What the task asks
Return each line of the records that contains the word "extract".

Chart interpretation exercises
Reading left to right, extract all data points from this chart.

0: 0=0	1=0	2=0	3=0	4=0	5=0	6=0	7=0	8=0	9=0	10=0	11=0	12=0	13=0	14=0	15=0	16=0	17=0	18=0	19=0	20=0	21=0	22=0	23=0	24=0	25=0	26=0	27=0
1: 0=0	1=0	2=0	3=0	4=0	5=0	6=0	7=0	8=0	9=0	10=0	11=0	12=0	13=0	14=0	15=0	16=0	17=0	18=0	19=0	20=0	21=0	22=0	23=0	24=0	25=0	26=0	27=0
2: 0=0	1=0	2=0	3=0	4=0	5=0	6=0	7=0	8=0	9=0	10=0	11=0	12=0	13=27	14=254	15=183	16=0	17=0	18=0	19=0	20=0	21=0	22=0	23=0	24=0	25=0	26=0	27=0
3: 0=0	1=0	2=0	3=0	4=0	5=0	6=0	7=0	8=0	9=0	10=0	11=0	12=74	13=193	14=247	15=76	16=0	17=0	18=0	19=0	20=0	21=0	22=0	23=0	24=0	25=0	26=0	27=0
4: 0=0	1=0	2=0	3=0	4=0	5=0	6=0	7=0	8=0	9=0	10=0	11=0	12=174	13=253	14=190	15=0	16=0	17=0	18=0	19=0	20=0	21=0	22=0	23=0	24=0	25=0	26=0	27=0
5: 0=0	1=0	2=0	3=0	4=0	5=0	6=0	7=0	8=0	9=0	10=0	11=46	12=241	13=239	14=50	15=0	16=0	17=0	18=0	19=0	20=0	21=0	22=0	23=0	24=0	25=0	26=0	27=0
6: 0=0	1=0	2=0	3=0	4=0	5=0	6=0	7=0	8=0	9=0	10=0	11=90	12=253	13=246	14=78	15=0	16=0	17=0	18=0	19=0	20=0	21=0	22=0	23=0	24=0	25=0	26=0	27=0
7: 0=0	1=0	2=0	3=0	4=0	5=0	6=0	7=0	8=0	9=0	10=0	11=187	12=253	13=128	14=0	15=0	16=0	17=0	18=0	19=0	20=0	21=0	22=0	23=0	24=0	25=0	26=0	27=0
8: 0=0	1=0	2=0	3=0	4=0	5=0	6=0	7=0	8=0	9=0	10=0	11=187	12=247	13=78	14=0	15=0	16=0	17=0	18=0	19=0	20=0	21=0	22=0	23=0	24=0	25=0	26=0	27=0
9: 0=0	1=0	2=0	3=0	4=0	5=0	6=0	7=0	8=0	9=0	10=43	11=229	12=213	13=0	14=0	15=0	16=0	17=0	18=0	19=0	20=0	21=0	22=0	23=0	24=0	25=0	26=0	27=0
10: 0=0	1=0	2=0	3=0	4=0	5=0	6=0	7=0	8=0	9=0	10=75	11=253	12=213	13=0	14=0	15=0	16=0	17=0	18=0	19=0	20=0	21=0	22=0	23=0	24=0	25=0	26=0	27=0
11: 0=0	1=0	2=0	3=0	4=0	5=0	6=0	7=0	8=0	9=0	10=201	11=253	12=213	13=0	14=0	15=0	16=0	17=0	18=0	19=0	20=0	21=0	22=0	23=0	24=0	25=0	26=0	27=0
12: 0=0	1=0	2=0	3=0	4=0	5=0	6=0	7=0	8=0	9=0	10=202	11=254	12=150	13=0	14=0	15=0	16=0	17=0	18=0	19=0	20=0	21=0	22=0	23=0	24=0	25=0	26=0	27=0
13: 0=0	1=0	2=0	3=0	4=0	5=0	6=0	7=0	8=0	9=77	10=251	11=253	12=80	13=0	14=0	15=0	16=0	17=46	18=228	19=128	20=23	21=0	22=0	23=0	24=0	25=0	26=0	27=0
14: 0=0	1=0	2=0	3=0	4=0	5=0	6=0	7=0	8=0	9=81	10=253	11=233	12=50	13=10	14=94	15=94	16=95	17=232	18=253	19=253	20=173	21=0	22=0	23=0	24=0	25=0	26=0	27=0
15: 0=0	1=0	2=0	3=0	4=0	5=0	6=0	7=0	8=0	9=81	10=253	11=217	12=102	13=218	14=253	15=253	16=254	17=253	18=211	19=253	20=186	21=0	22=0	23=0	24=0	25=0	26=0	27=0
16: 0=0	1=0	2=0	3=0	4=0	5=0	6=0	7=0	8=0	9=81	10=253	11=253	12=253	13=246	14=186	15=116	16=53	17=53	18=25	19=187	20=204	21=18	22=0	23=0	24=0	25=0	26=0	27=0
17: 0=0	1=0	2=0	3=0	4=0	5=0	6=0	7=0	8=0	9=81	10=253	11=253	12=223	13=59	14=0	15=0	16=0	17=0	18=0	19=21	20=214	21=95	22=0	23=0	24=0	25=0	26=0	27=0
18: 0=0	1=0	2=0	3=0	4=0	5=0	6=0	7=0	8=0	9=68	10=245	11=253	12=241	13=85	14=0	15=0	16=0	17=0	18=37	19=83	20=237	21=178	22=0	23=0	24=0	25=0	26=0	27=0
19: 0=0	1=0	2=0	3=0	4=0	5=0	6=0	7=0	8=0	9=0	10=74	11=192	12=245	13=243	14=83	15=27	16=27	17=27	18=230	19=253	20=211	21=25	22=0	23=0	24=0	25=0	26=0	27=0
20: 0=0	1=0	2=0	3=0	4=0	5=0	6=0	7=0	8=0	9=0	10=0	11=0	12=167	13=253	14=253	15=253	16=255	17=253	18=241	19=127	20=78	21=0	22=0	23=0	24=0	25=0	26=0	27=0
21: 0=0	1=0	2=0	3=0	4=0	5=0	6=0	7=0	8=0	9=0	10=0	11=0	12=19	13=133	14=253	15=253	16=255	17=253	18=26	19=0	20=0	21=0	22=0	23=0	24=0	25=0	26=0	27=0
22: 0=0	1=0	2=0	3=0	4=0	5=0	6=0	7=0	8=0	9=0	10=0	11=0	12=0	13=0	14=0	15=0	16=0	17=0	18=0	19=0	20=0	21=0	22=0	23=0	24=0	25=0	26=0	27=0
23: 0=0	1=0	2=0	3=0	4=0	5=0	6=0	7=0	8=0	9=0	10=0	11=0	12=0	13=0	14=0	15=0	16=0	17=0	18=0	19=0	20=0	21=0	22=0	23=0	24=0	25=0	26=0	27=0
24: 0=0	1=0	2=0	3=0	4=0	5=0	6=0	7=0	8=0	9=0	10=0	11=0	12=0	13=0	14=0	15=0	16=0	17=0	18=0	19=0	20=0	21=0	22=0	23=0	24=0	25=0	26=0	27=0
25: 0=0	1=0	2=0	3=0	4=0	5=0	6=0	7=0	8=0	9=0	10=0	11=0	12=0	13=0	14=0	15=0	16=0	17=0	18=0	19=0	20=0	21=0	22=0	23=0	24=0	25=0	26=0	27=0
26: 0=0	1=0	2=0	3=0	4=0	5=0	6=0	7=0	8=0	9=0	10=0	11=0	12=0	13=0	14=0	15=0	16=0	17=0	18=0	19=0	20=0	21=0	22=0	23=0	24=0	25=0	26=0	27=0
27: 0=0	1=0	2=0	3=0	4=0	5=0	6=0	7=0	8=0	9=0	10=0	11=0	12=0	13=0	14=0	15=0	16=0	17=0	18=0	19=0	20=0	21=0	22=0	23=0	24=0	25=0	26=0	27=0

Written solution
Reading left to right, extract all data points from this chart.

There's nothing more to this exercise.